Retype the data word for word, beginning with the line that contains "col_2, col_1" and continuing through the end of the data. Leave the pictures out.

(DATASET RECORDS)

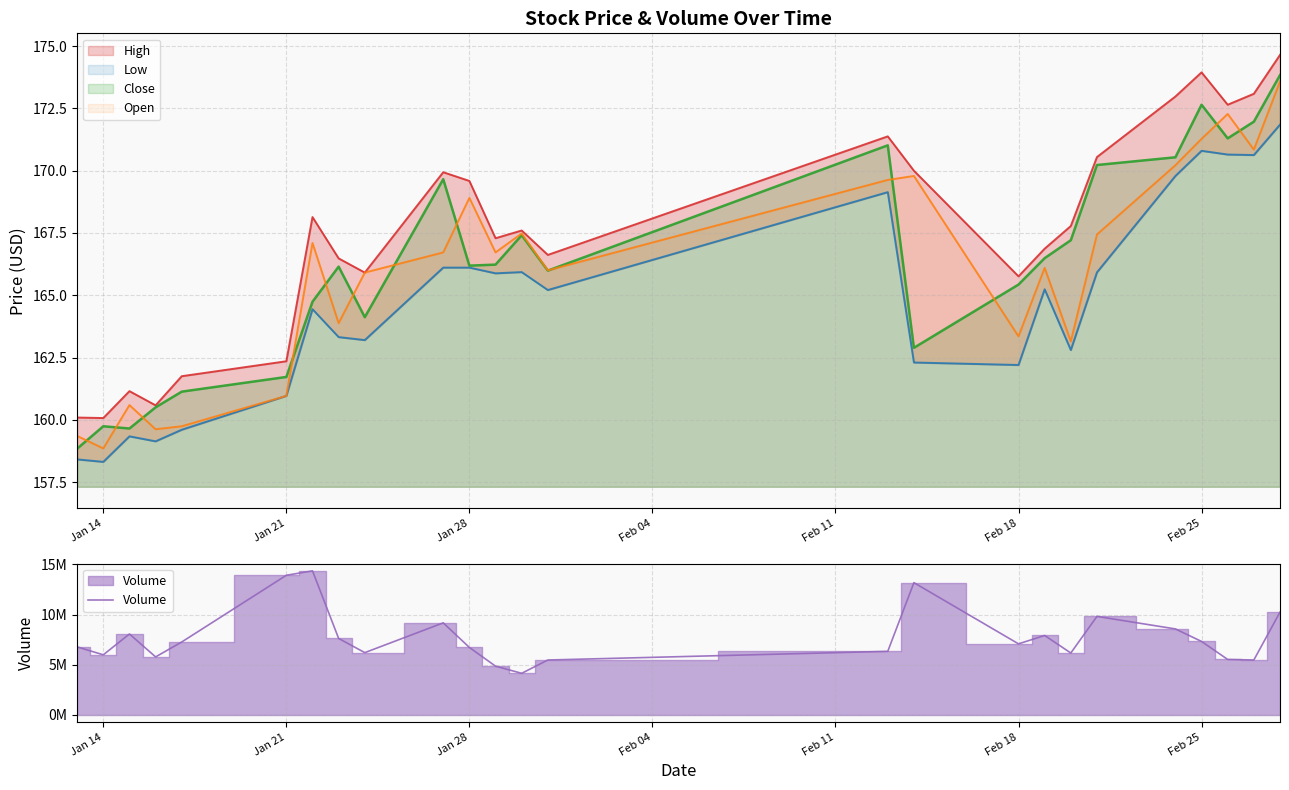

At 10, list the series in order from largest to smallest.

Volume, High, Open, Close, Low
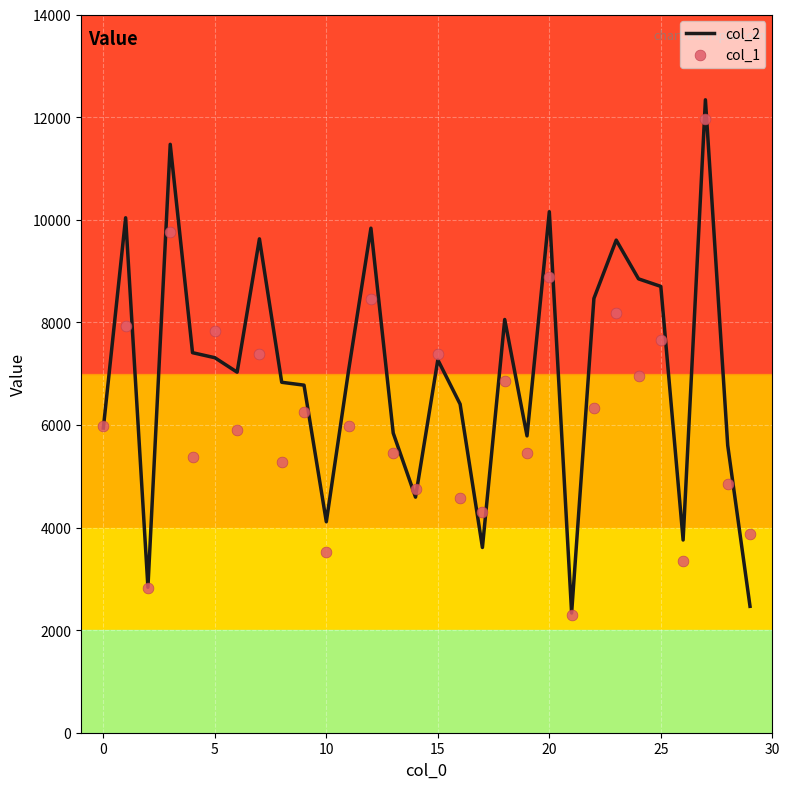

What are all the series names shown in the legend?

col_2, col_1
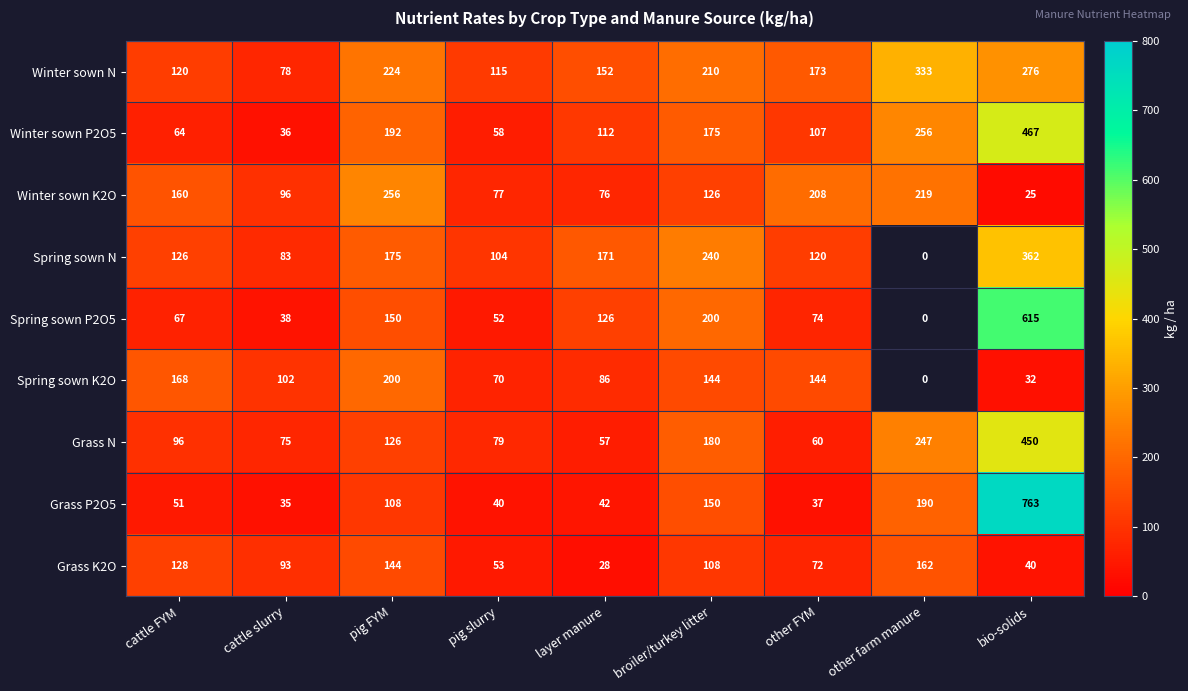

Where is Winter sown N nearest to the value 205?

broiler/turkey litter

(End DATASET RECORDS)

__SOLUTION__.
col_2, col_1

Where is Winter sown N nearest to the value 205?

broiler/turkey litter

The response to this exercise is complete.